O Presidente Lula interpretou o problema do aquecimento global e altos
custos do petróleo como uma possibilidade para a biomassa brasileira. Daí um
programa de incentivo à produção de biodiesel (na base do óleo da mamona),
mas também um grande esforço para colocar o álcool no mercado internacional,
seja para carros com motor flexível, seja para a mistura do etanol com a
gasolina.
Nesse movimento rumo à energia solar, ele revelou a verdadeira natureza de
seu governo. Não há nenhuma hostilidade ao meio ambiente. Toda vez que
servir aos propósitos de abrir empregos e ampliar a exportação será levado
em conta. Quando for um obstáculo ao crescimento econômico, só com muita
pressão social seus defensores conseguirão demover o governo.

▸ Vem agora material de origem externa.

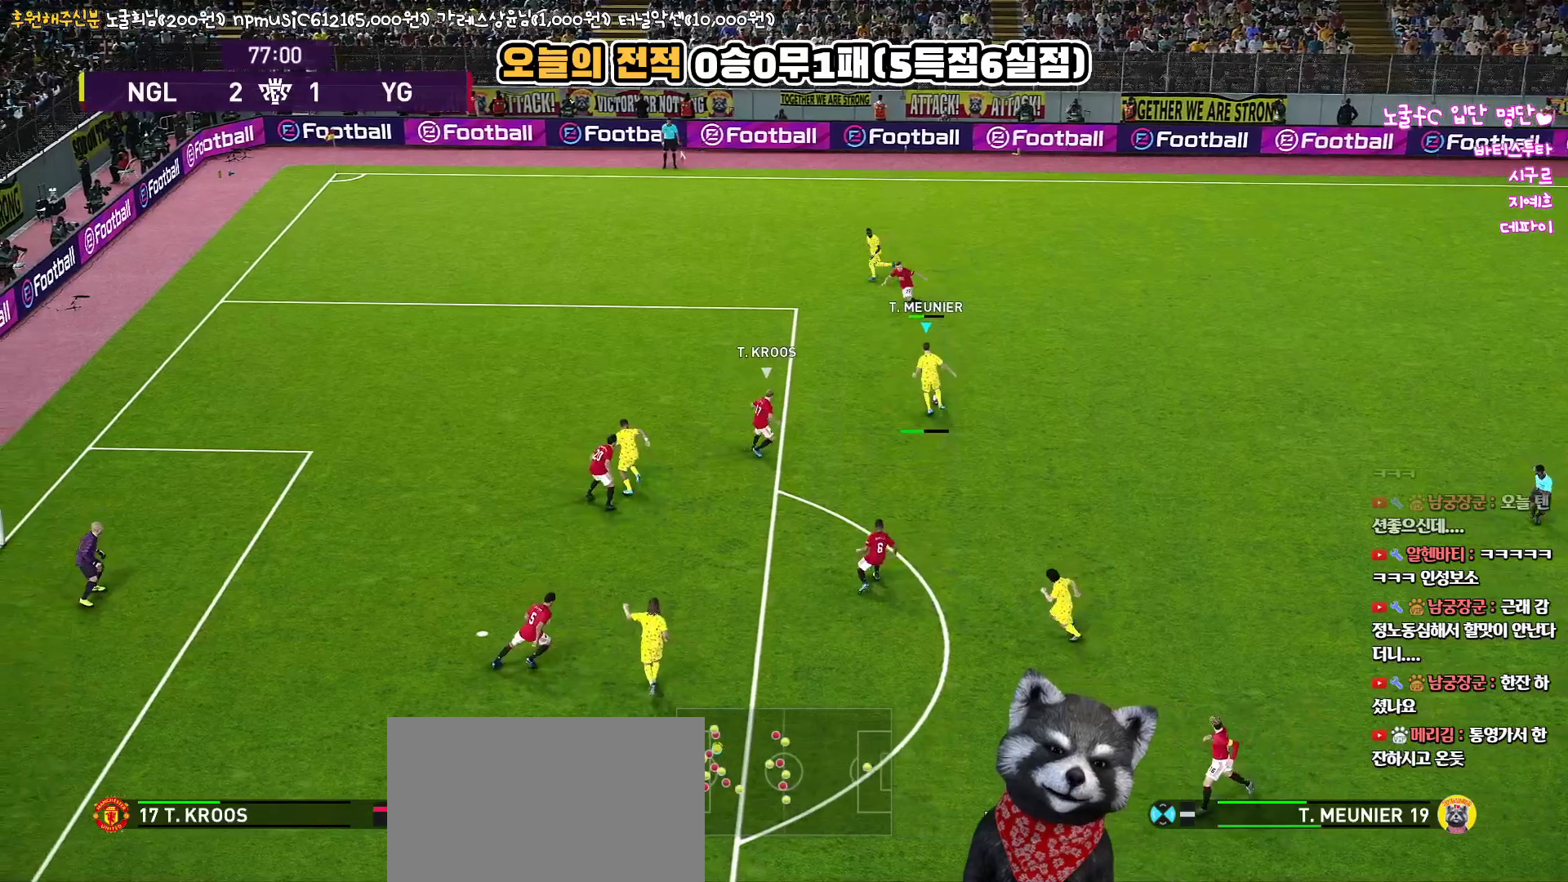
{"buttons": ["R1", "L3"], "left_stick": "down-left", "right_stick": "center", "events": [[117, "L3", "up"], [233, "left_stick", "down-left"], [267, "R1", "down"], [333, "L3", "down"]]}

Nesse sentido, as possibilidades estão abertas. Embora tenha tido algumas
tentações autoritárias de controlar a mídia, através de uma lei de imprensa;
a televisão, através de normas para o audiovisual; e a linguagem cotidiana,
através de uma cartilha politicamente correta, o governo é permeável às
pressões, tem recuado quando não consegue sustentar seus erros. Isto quer
dizer que está muito longe de ser uma novidade, mas significa uma
continuidade no processo democrático brasileiro, iniciado com a queda da
ditadura militar.
As promessas de mudança ao cabo dos primeiros anos começam a ser reavaliadas
com serenidade. Eram promessas de uma esquerda que passou muito tempo longe
do poder e trabalhava com uma idéia do Estado superior à sua realidade. Não
se contabilizou, na campanha eleitoral, a redução do Estado nacional, sua
perda de importância no mundo globalizado, nem a escassa autonomia do
político no momento em que o grande esforço é sempre para tranqüilizar os
mercados.
Isto não reduz a responsabilidade dos políticos, mas significa também que
todos exageram um pouco quando sonharam em mudar o Brasil, mudando uma
coligação no governo. Os que lutaram 25 anos para colocar uma nova
composição à frente do país têm de se resignar a considerar, no mínimo, uma
atualização de seus sonhos.
Nota:
(1) O Pantanal do Mato Grosso é uma região de 200 mil km2 e cerca de meio
milhão de habitantes. A Unesco reconheceu a região, um das mais exuberantes
do planeta, como Reserva da Biosfera, em 2000. De um ponto de vista
hidrográfico faz parte da Bacia do Paraguai, constituindo-se numa planície
de áreas alagadas, um mar interior como o descreve a denominação nativa:
Xaraés. Só de aves, há 650 espécies catalogadas, perfazendo mais de 30 por
cento das espécies registradas no Brasil.